A "reasonable" person would not be ignorant. On a subsequent thread Orin dragged out case law (involving Canada) that backs my general position.

As for the NSA, suffice it to say that most are not listed officially as NSA but rather as military members in their respective branches. I was one such.

-Polaris
1.1.2006 11:34pm
Noah Klein (mail):
Polaris:

Thanks for the clarification on the aspect of the listing of personnel of the NSA. I found when I went to the Air Intelligence Agency website and the website for Elmendorf Air Force Base that to discover the personnel of those agencies would require calling a number that listed and paying a $3.50 fee. I am not so interested in your identity that I will expend that much effort or funds, but if someone else will that is there option.

Furthermore, Polaris could you please direct me in some way to that thread that I may read for myself what Professor Kerr says about the "reasonable man."

Noah
1.1.2006 11:46pm
John Lederer (mail):
A suggestion that NSA may be tapping submarine cables at sea.
The second message has a 2001 WSJ article on the subject.
http://cryptome.org/nsa-fibertap.htm
1.2.2006 12:15am
davidgmills (mail):
The Professor, points to a curious quote by Turner for the propsition that Congress has not needed to formally declare war since 1801. Here's what Turner said:

The Supreme Court held in 1800 (Bas v. Tingy), and again in 1801 (Talbot v. Seamen), that Congress could formally authorize war by joint resolution without passing a formal declaration of war.

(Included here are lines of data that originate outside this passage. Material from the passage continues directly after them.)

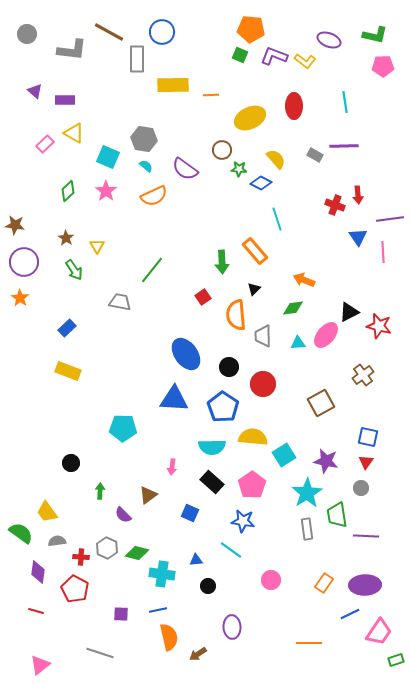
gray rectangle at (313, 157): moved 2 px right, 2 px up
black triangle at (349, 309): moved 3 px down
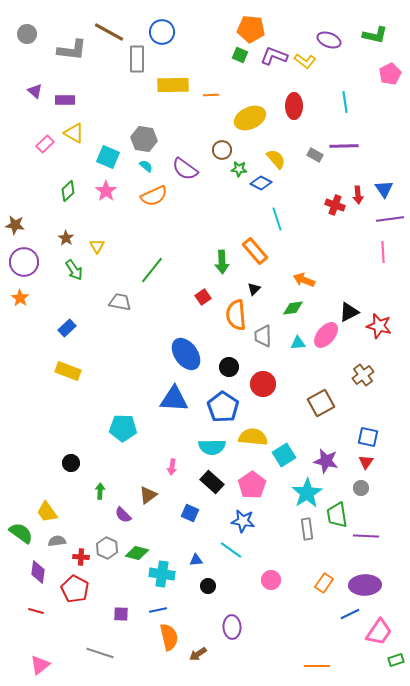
pink pentagon at (383, 66): moved 7 px right, 8 px down; rotated 25 degrees counterclockwise
blue triangle at (358, 237): moved 26 px right, 48 px up
orange line at (309, 643): moved 8 px right, 23 px down
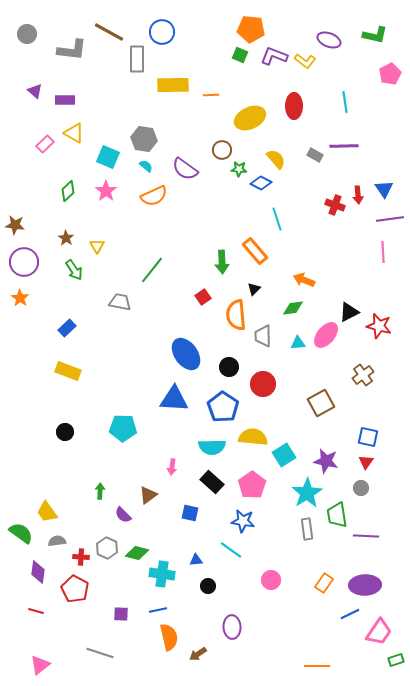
black circle at (71, 463): moved 6 px left, 31 px up
blue square at (190, 513): rotated 12 degrees counterclockwise
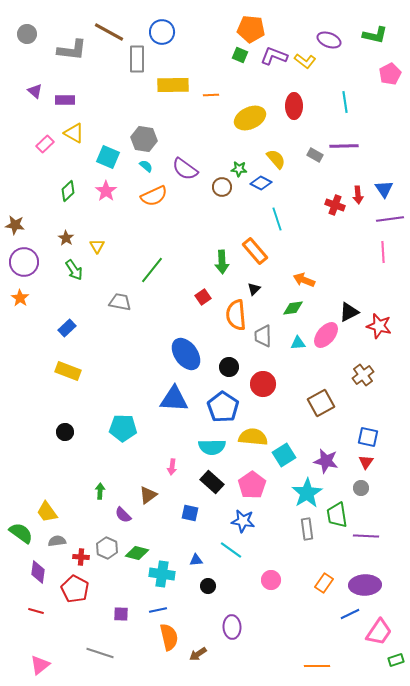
brown circle at (222, 150): moved 37 px down
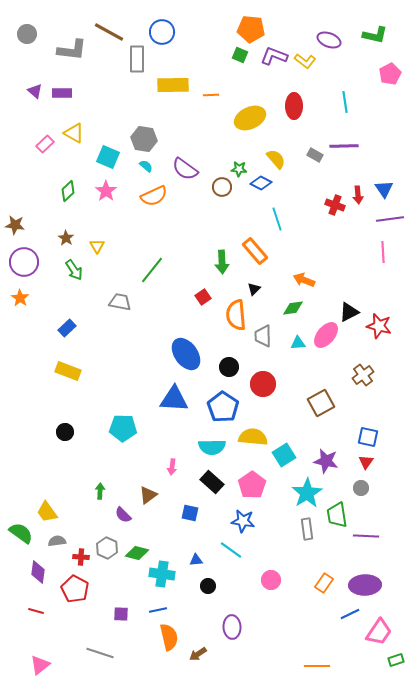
purple rectangle at (65, 100): moved 3 px left, 7 px up
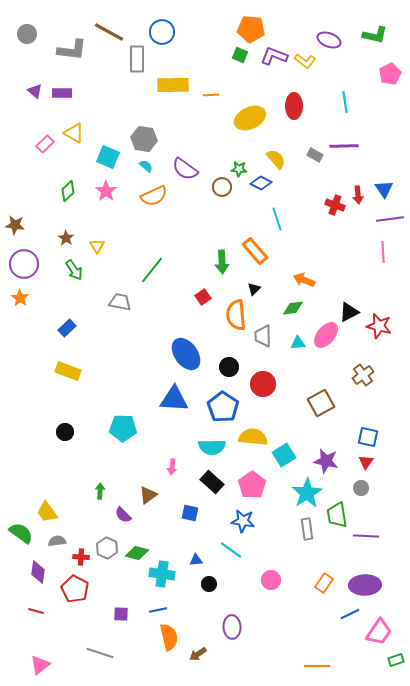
purple circle at (24, 262): moved 2 px down
black circle at (208, 586): moved 1 px right, 2 px up
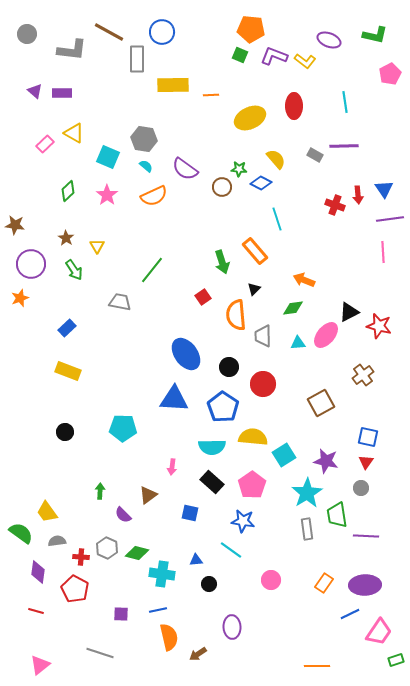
pink star at (106, 191): moved 1 px right, 4 px down
green arrow at (222, 262): rotated 15 degrees counterclockwise
purple circle at (24, 264): moved 7 px right
orange star at (20, 298): rotated 18 degrees clockwise
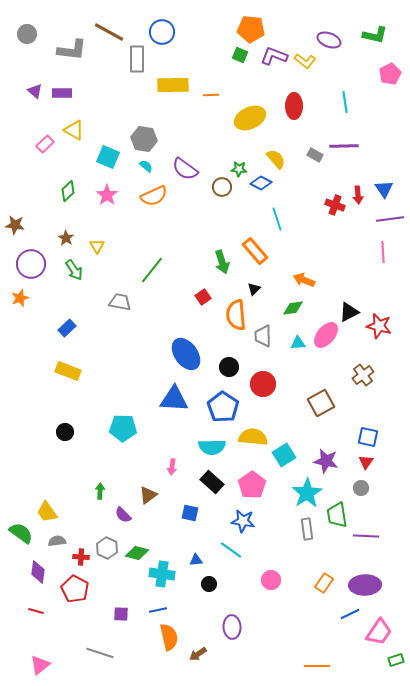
yellow triangle at (74, 133): moved 3 px up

Talbot was a law of nations case. In Talbot, the US had seized a French ship that was armed and beleived to be hostile to the US. Here's what the Supreme court said:

"It is true that a violation of the law of nations by one power does not justify its violation by another; but that remonstrance is the proper course to be pursued, and this is the course which has been pursued. America did remonstrate, most earnestly remonstrate to France against the injuries committed on her; but remonstrance having failed, she appealed to a higher tribunal, and authorised limited hostilities. This was not violating the law of nations, but conforming to it. In the course of these limited hostilities the Amelia has been recaptured, and the inquiry now is, not whether the conduct of France would justify a departure from the law of nations, but what is the real law in the case."

Under the Law of nations, when acting defensively, a formal declaration of war was not deemed necessary. Here's the section from Book III.

§ 57. Defensive war requires no declarations.
He who is attacked and only wages defensive war, needs not to make any hostile declaration, — the state of warfare being sufficiently ascertained by the enemy's declaration, or open hostilities.

So by early case law, the clause in the Constitution which allows for the declaration of war by Congress has also been interpreted pursuant to the Law of Nations on that issue even on the issue of whether a formal declaration is necessary.